• Dataset entries
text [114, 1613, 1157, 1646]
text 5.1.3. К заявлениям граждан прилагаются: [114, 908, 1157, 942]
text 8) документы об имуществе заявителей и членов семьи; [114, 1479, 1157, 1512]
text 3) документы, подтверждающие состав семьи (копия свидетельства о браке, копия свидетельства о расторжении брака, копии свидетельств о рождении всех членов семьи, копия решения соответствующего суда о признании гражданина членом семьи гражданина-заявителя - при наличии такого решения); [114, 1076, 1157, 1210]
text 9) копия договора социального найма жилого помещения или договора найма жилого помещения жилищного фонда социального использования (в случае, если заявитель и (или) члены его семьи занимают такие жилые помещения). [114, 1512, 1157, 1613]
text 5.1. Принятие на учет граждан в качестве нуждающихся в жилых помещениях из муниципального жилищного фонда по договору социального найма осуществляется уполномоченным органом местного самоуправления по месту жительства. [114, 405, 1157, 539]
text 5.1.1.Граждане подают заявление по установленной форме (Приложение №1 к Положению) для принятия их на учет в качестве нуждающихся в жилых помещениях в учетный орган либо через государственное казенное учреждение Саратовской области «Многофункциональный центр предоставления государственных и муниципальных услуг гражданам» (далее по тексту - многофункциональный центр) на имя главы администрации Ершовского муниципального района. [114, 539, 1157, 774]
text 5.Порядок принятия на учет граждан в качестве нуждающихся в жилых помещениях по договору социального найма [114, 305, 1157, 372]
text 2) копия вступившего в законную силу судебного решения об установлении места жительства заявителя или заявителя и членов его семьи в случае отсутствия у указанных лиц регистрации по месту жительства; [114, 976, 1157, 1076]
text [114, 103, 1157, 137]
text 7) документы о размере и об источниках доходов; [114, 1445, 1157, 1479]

• WHAT NEEDS TO BE DONE
Could you reproduce every record exactly as it appears?

• RESULT FOR THIS EXERCISE
text [114, 1613, 1157, 1646]
text 5.1.3. К заявлениям граждан прилагаются: [114, 908, 1157, 942]
text 8) документы об имуществе заявителей и членов семьи; [114, 1479, 1157, 1512]
text 3) документы, подтверждающие состав семьи (копия свидетельства о браке, копия свидетельства о расторжении брака, копии свидетельств о рождении всех членов семьи, копия решения соответствующего суда о признании гражданина членом семьи гражданина-заявителя - при наличии такого решения); [114, 1076, 1157, 1210]
text 9) копия договора социального найма жилого помещения или договора найма жилого помещения жилищного фонда социального использования (в случае, если заявитель и (или) члены его семьи занимают такие жилые помещения). [114, 1512, 1157, 1613]
text 5.1. Принятие на учет граждан в качестве нуждающихся в жилых помещениях из муниципального жилищного фонда по договору социального найма осуществляется уполномоченным органом местного самоуправления по месту жительства. [114, 405, 1157, 539]
text 5.1.1.Граждане подают заявление по установленной форме (Приложение №1 к Положению) для принятия их на учет в качестве нуждающихся в жилых помещениях в учетный орган либо через государственное казенное учреждение Саратовской области «Многофункциональный центр предоставления государственных и муниципальных услуг гражданам» (далее по тексту - многофункциональный центр) на имя главы администрации Ершовского муниципального района. [114, 539, 1157, 774]
text 5.Порядок принятия на учет граждан в качестве нуждающихся в жилых помещениях по договору социального найма [114, 305, 1157, 372]
text 2) копия вступившего в законную силу судебного решения об установлении места жительства заявителя или заявителя и членов его семьи в случае отсутствия у указанных лиц регистрации по месту жительства; [114, 976, 1157, 1076]
text [114, 103, 1157, 137]
text 7) документы о размере и об источниках доходов; [114, 1445, 1157, 1479]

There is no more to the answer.